As diferenças entre o jogo e a adaptação para televisão da série The Last of Us

Existem pequenas diferenças entre o jogo – a cena de sexo surge antes do ataque em Jackson – mas, até agora, só têm enriquecido as personagens. Bella Ramsey traz uma vulnerabilidade quase enternecedora a Ellie, que ainda é mais auspicioso perante o que virá a seguir, uma escalada monumental de violência. Ainda vislumbramos aqui um fulgor de esperança no futuro em Ellie, que, mais tarde ou mais cedo, vai ser completamente eviscerado.
Já Dina não é uma personagem secundária e Isabela Merced é absolutamente desarmante, nomeadamente na cena do teatro, que não se passava assim no jogo. Aí, no limiar do desespero de perder Ellie e mais tarde de reconhecer a sua própria homofobia internalizada, Dina transforma-se na série numa protagonista inesquecível.
Amar no fim do mundo
A relação entre Ellie e Dina importa porque oferece representação. Importa porque desafia normas. Importa porque, num tempo em que se pretende silenciar, censurar ou reverter direitos, ver duas jovens mulheres a apaixonarem-se continua a ser um gesto revolucionário.
E isso, mais do que uma “agenda”, é humanidade espelhada no ecrã. Porque o amor, como as personagens desta série nos lembram, sobrevive. Mesmo ao fim do mundo.

━━━━━━━━━━━━━━━━━━━━

Detalhes do problema | Transcreva o trecho do texto sobre a adaptação televisiva de The Last of Us, começando em "Existem pequenas diferenças" e terminando em "numa protagonista inesquecível.".

━━━━━━━━━━━━━━━━━━━━

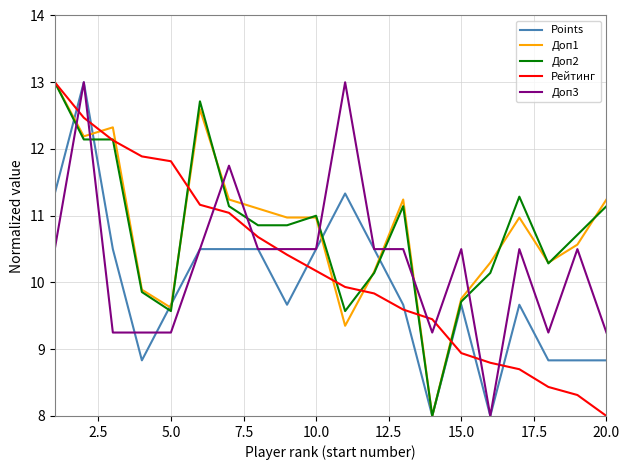

How many times do Доп3 and Доп2 cross each other?

8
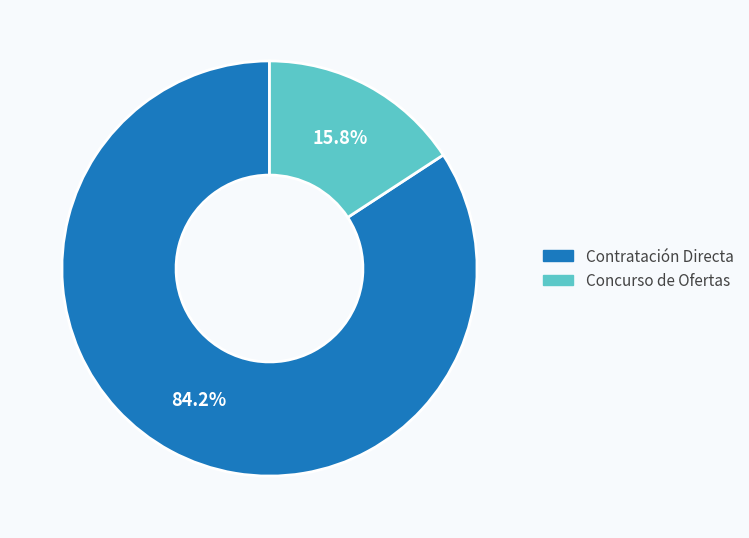

How many segments does this pie chart have?

2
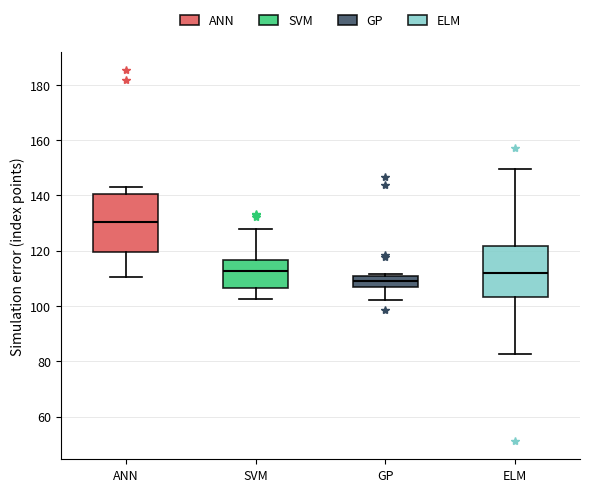

Where does the lower whisker of the box for ELM end on the y-axis? The values are not printed on the chart, so give them approximately, as read against the axis.

82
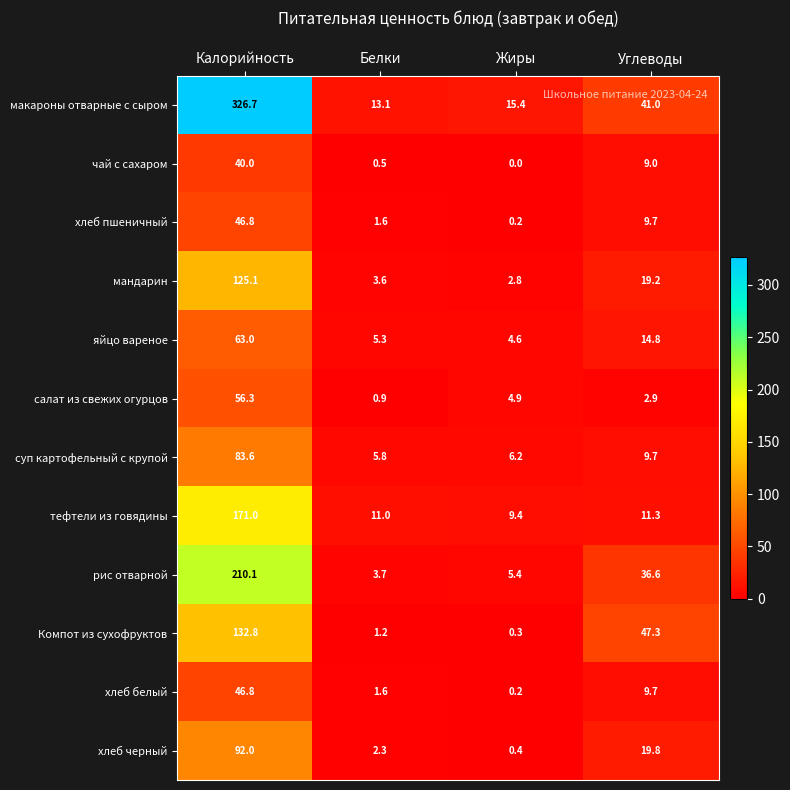

What is the difference between the second highest and second lowest values in the суп картофельный с крупой series?

3.5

━━━━━━━━━━━━━━━━━━━━

Resposta |
Existem pequenas diferenças entre o jogo – a cena de sexo surge antes do ataque em Jackson – mas, até agora, só têm enriquecido as personagens. Bella Ramsey traz uma vulnerabilidade quase enternecedora a Ellie, que ainda é mais auspicioso perante o que virá a seguir, uma escalada monumental de violência. Ainda vislumbramos aqui um fulgor de esperança no futuro em Ellie, que, mais tarde ou mais cedo, vai ser completamente eviscerado.
Já Dina não é uma personagem secundária e Isabela Merced é absolutamente desarmante, nomeadamente na cena do teatro, que não se passava assim no jogo. Aí, no limiar do desespero de perder Ellie e mais tarde de reconhecer a sua própria homofobia internalizada, Dina transforma-se na série numa protagonista inesquecível.